● What you have to do:
A single figure is the whole answer: the number of lines in the entries that contain "left".
* * * * * * * * *
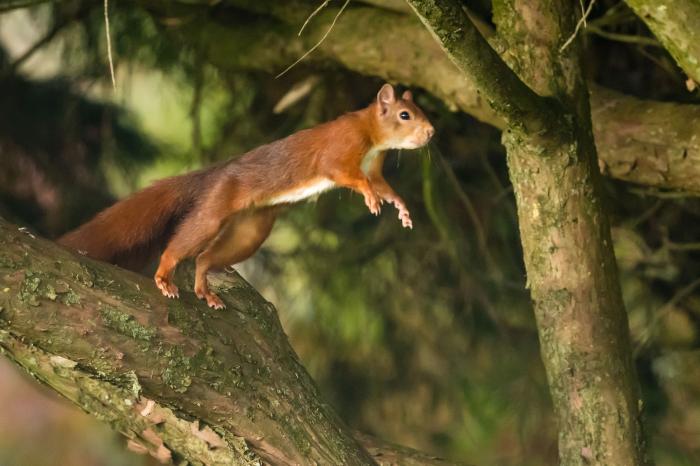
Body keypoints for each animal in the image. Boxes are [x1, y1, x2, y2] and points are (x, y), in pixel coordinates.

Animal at [58, 84, 432, 310]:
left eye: (419, 111)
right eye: (405, 115)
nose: (431, 132)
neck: (373, 138)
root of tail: (216, 173)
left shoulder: (375, 168)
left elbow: (383, 185)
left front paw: (401, 208)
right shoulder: (340, 149)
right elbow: (346, 174)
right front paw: (370, 199)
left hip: (250, 231)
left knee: (205, 258)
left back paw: (206, 292)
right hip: (214, 212)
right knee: (181, 245)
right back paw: (165, 278)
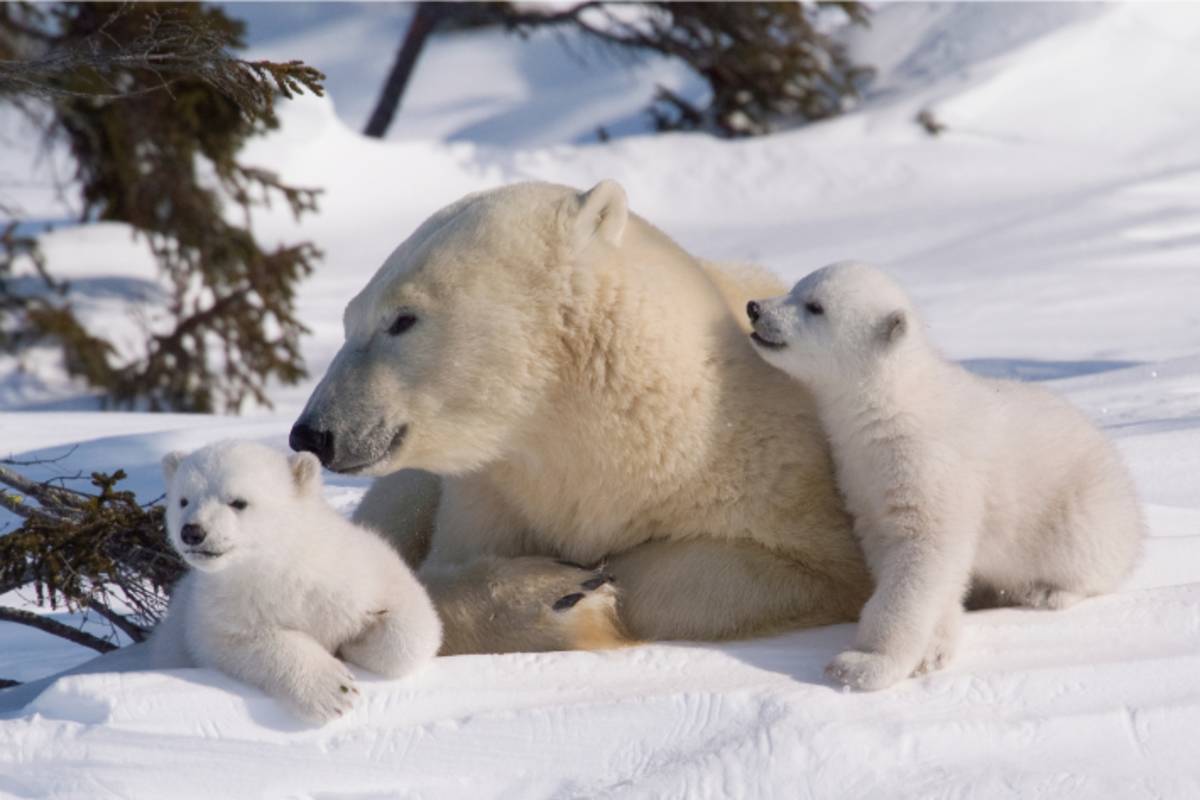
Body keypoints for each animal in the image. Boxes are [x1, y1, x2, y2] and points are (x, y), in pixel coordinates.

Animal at [290, 178, 873, 652]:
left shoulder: (776, 475)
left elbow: (796, 569)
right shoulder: (493, 495)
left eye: (402, 319)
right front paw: (556, 592)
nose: (313, 432)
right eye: (348, 318)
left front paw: (590, 587)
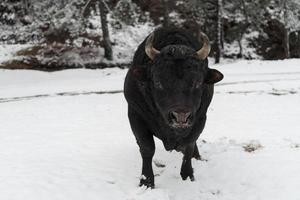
* * * * * * * * *
● Written solution:
11